No te imaginas la cantidad de gente que usa taxis, también el mío, para huir de algo. Normalmente huyen de otra gente: Huyen de sus casas por problemas familiares, huyen de acreedores, huyen de peleas callejeras o incluso para escapar de algún delito.
Una vez montó en mi taxi una mujer recién maltratada por el cabrón de su marido. Nada más subir, sin yo saber nada de lo sucedido, le pregunté: «¿Dónde te llevo?» y la mujer, aún en estado de shock, me dijo: «No lo sé». Otra vez un hombre me pidió dar esquinazo al coche del Cobrador del Frac que le venía siguiendo. Otra, montó un chico ensangrentado huyendo de una reyerta. Al salir echando ruedas alguien lanzó una botella de cristal que impactó en el techo del taxi.

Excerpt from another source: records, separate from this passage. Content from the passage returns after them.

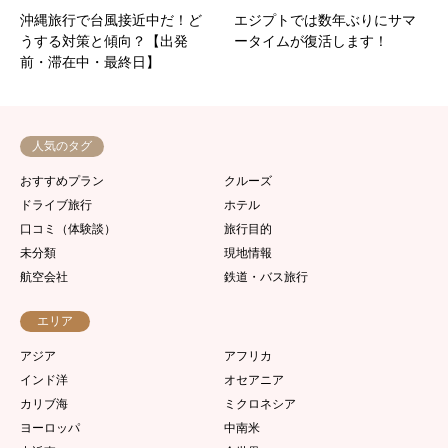
沖縄旅行で台風接近中だ！ど
エジプトでは数年ぶりにサマ
うする対策と傾向？【出発
ータイムが復活します！
前・滞在中・最終日】
人気のタグ
おすすめプラン
クルーズ
ドライブ旅行
ホテル
口コミ（体験談）
旅行目的
未分類
現地情報
航空会社
鉄道・バス旅行
エリア
アジア
アフリカ
インド洋
オセアニア
カリブ海
ミクロネシア
ヨーロッパ
中南米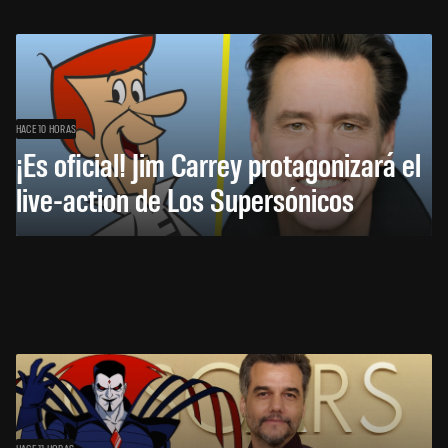
HACE 10 HORAS
¡Es oficial! Jim Carrey protagonizará el
live-action de Los Supersónicos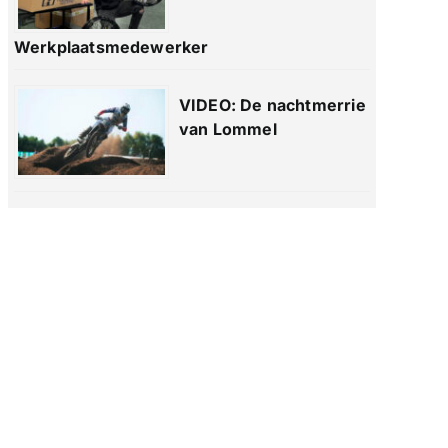
Werkplaatsmedewerker
VIDEO: De nachtmerrie
van Lommel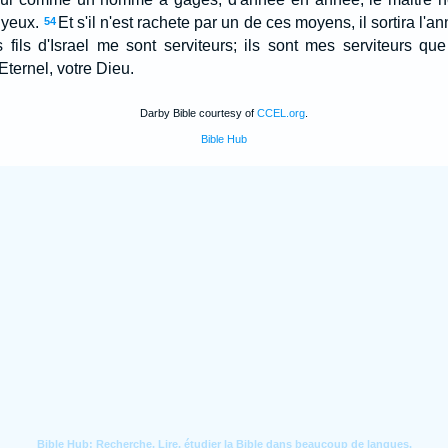
 yeux.
Et s'il n'est rachete par un de ces moyens, il sortira l'an
54
 fils d'Israel me sont serviteurs; ils sont mes serviteurs que 
'Eternel, votre Dieu.
Darby Bible courtesy of
CCEL.org
.
Bible Hub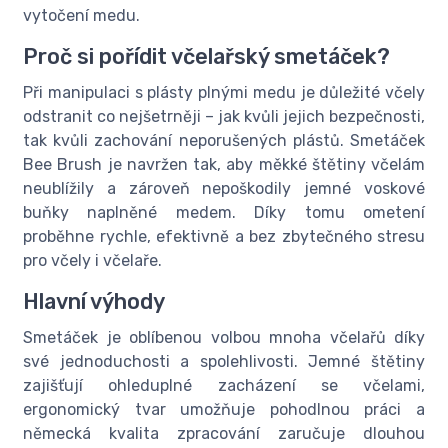
vytočení medu.
Proč si pořídit včelařský smetáček?
Při manipulaci s plásty plnými medu je důležité včely
odstranit co nejšetrněji – jak kvůli jejich bezpečnosti,
tak kvůli zachování neporušených plástů. Smetáček
Bee Brush je navržen tak, aby měkké štětiny včelám
neublížily a zároveň nepoškodily jemné voskové
buňky naplněné medem. Díky tomu ometení
proběhne rychle, efektivně a bez zbytečného stresu
pro včely i včelaře.
Hlavní výhody
Smetáček je oblíbenou volbou mnoha včelařů díky
své jednoduchosti a spolehlivosti. Jemné štětiny
zajišťují ohleduplné zacházení se včelami,
ergonomický tvar umožňuje pohodlnou práci a
německá kvalita zpracování zaručuje dlouhou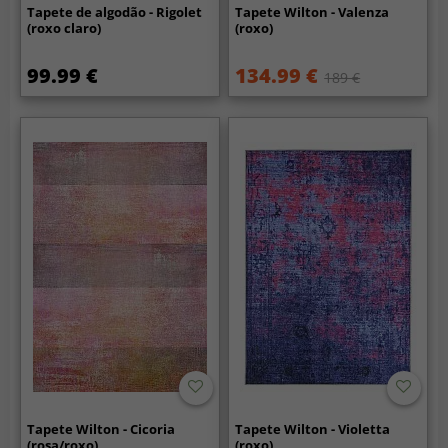
Tapete de algodão - Rigolet
Tapete Wilton - Valenza
(roxo claro)
(roxo)
99.99 €
134.99 €
189 €
Tapete Wilton - Cicoria
Tapete Wilton - Violetta
(rosa/roxo)
(roxo)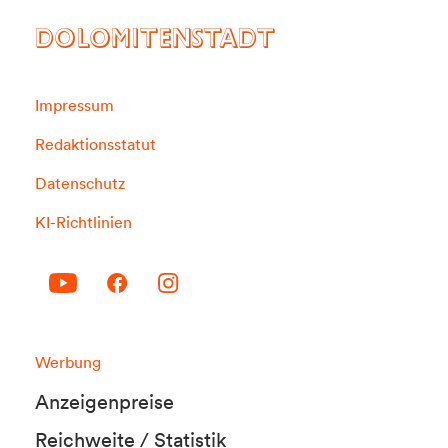
DOLOMITENSTADT
Impressum
Redaktionsstatut
Datenschutz
KI-Richtlinien
Werbung
Anzeigenpreise
Reichweite / Statistik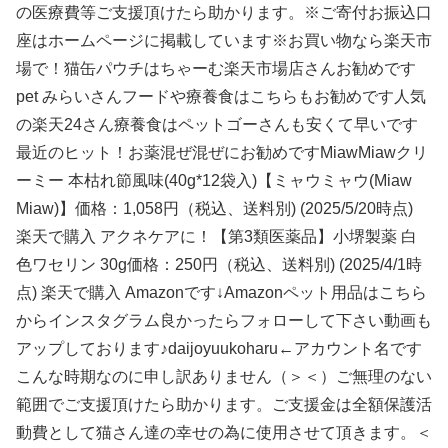
の医療費等ご支援頂けたら助かります。※ご寄付お振込口
座はホームページに掲載しています※お買い物なら楽天市
場で！猫缶パウチはちゃーむ楽天市場店さんお勧めです
pet みらいさんフードや療養食はこちらもお勧めです人気
の楽天24さん療養食はペットゴーさんも安くて早いです
最近のヒット！お薬混ぜ混ぜにお勧めですMiawMiawクリ
ーミー 本枯れ節風味(40g*12袋入)【ミャウミャウ(Miaw
Miaw)】価格：1,058円（税込、送料別) (2025/5/20時点)
楽天で購入 アクネケアに！【第3類医薬品】小堺製薬 白
色ワセリン 30g価格：250円（税込、送料別) (2025/4/1時
点) 楽天で購入 Amazonです↓Amazonペット用品はこちら
からインスタグラム良かったらフォローして下さい動画も
アップしております♪daijoyuukoharu←アカウント名です
こんな時期なのに申し訳ありません（＞＜）ご無理のない
範囲でご支援頂けたら助かります。ご支援金は全額保護活
動費として猫さん達の幸せの為に使用させて頂きます。＜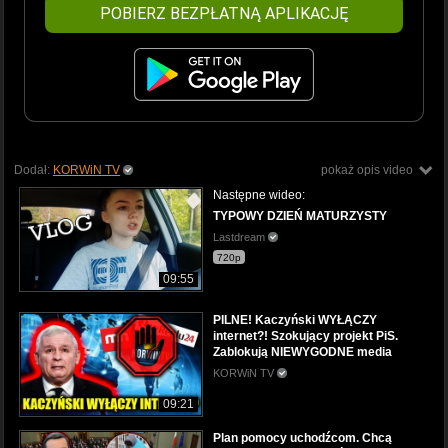
POBIERZ BEZPŁATNĄ APLIKACJĘ
Dodał:
KORWiN TV
pokaż opis video
Następne wideo:
TYPOWY DZIEŃ MATURZYSTY
Lastdream
720p
09:55
PILNE! Kaczyński WYŁĄCZY
internet?! Szokujący projekt PiS.
Zablokują NIEWYGODNE media
KORWiN TV
09:21
Plan pomocy uchodźcom. Chcą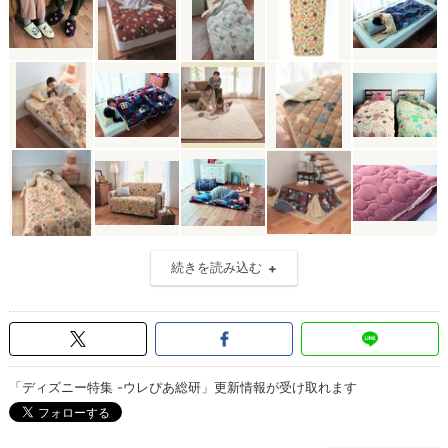
続きを読み込む
「ディズニー特集 -ウレぴあ総研」更新情報が受け取れます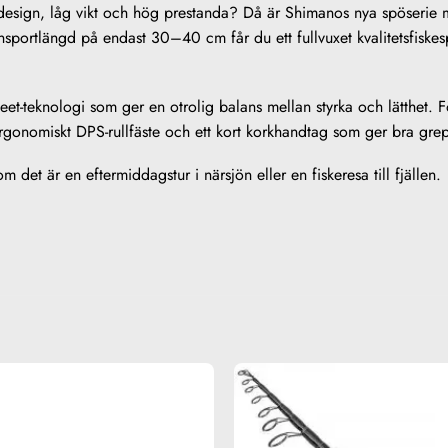
design, låg vikt och hög prestanda? Då är Shimanos nya spöserie m
sportlängd på endast 30–40 cm får du ett fullvuxet kvalitetsfiskes
teknologi som ger en otrolig balans mellan styrka och lätthet. Fö
rgonomiskt DPS-rullfäste och ett kort korkhandtag som ger bra gre
 det är en eftermiddagstur i närsjön eller en fiskeresa till fjällen.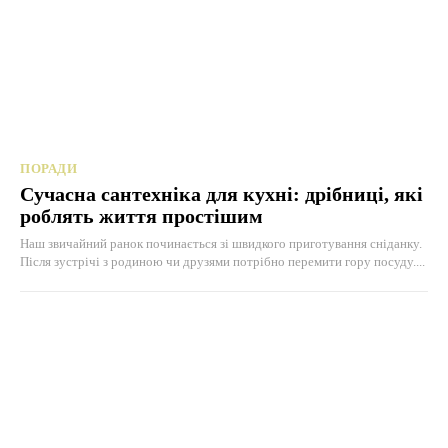
ПОРАДИ
Сучасна сантехніка для кухні: дрібниці, які
роблять життя простішим
Наш звичайний ранок починається зі швидкого приготування сніданку.
Після зустрічі з родиною чи друзями потрібно перемити гору посуду....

Son sólo tres ejemplos de otros muchos que he vivido. Pero más que estos, llaman sobre todo mi atención aquellos que parecen huir de nadie en particular, sino de sí mismos. Buscan evadirse y escapar, pero no saben de quién, ni a dónde. Toman mi taxi pensando, tal vez, que los problemas que llevan dentro son estáticos, o pesan más que el cuerpo que les habita, y por eso necesitan moverse rápido: para dejarlos atrás o tener la sensación de que se pierden o que se escapan por las rendijas de la distancia. Piensan que el cambio de aires les dará la perspectiva precisa y con eso olvidarán su culpa o se disolverá el error cometido como quien lanza cenizas al viento. Y creen que les funciona porque el taxi se mueve, avanza por ellos con ellos dentro, pero los problemas no afrontados no se matan evitando pensar o pensando en otras cosas. Hay que soltarlos. Por eso algunos, los más valientes, hablan con el taxista. O con la peluquera. O con el del estanco. Y aunque el taxista, o la frutera, o el ciego del cupón sólo escuche, a veces les funciona.